Bien que reconnue par les civilisations anciennes, la prévalence de la rhinite allergique saisonnière et de l’asthme allergique n’a que augmenté au cours de l’histoire récente. 10 à 30 pour cent de la population mondiale.

Alimenté par des températures plus chaudes et une augmentation des niveaux de dioxyde de carbone, les saisons polliniques sont plus longues et leur nombre plus élevé. De nombreux experts pensent que cela s'aggraver dans les années à venir en grande partie à cause du changement climatique

Le pollen s'aggrave, mais vous pouvez améliorer les choses Pour vous protéger, vous et vos proches, du pollen, fermez les fenêtres et changez de vêtements exposés au pollen dès que vous rentrez à l'intérieur. Monkey Business Images / Shutterstock.com

Que pouvez-vous faire? Les personnes allergiques ont souvent besoin d'une approche multidimensionnelle.

  • Découvrez quels allergènes sont à l'origine de vos symptômes. Prenez note du moment où vos symptômes commencent en faisant une note dans un calendrier ou un agenda.

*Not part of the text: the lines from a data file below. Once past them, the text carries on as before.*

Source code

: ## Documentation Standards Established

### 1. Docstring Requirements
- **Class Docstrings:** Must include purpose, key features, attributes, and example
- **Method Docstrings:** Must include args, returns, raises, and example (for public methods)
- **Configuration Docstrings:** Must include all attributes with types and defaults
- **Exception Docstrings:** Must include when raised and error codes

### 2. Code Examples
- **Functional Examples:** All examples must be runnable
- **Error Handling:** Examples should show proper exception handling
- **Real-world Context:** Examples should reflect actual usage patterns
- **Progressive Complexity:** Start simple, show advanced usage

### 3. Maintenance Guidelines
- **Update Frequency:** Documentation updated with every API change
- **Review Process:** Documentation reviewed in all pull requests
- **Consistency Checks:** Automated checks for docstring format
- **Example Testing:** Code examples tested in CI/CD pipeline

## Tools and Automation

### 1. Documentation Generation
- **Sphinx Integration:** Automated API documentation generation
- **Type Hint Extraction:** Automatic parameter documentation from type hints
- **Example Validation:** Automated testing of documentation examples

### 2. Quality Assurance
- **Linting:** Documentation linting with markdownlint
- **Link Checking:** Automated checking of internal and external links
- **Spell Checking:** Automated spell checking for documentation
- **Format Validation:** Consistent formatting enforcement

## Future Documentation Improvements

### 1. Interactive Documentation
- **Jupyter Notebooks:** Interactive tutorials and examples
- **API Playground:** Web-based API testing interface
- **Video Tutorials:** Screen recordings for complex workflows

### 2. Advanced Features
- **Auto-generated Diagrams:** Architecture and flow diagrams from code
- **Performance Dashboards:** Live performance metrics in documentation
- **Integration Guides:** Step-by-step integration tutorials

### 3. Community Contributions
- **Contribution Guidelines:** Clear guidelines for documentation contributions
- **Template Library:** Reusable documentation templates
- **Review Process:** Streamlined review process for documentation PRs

  • Minimiser l'exposition aux allergènes. Suivi des comptes de pollen. Lorsque le nombre de pollen est élevé, gardez les fenêtres fermées à la maison et dans la voiture. Après avoir passé du temps à l'extérieur, prenez une douche et changez de vêtements pour éviter une exposition continue au pollen.

  • Adoptez une approche proactive pour traiter les symptômes. La prise de médicaments avant l'apparition des symptômes peut empêcher les symptômes de devenir incontrôlables. Cela peut aussi diminuer la quantité de médicaments nécessaire dans l’ensemble. Les antihistaminiques à action prolongée non sédatifs sont utiles en cas de démangeaisons et d'éternuements. Les pulvérisations nasales de corticostéroïdes sont plus utiles contre les nez bouchés.

  • Envisager une visite pour voir un conseil allergologue certifié / immunologiste. Il ou elle peut vous aider à déterminer quels pollens en particulier peuvent être la source de vos symptômes.

  • Explorez le rôle de l'immunothérapie avec votre médecin. L’immunothérapie modifie la réponse immunitaire par l’administration de petites doses d’allergènes au fil du temps. Cela induit un état de tolérance, aidant finalement les personnes à devenir moins allergiques au fil du temps.

Alors que la saison pollinique approche, une approche multiforme peut apporter un soulagement indispensable aux symptômes qui ont affecté l’humanité tout au long des millénaires.La Conversation

A propos de l'auteur

Kara Wada, professeure adjointe de clinique en allergie / immunologie, The Ohio State University

Cet article est republié de La Conversation sous une licence Creative Commons. Lis le article original.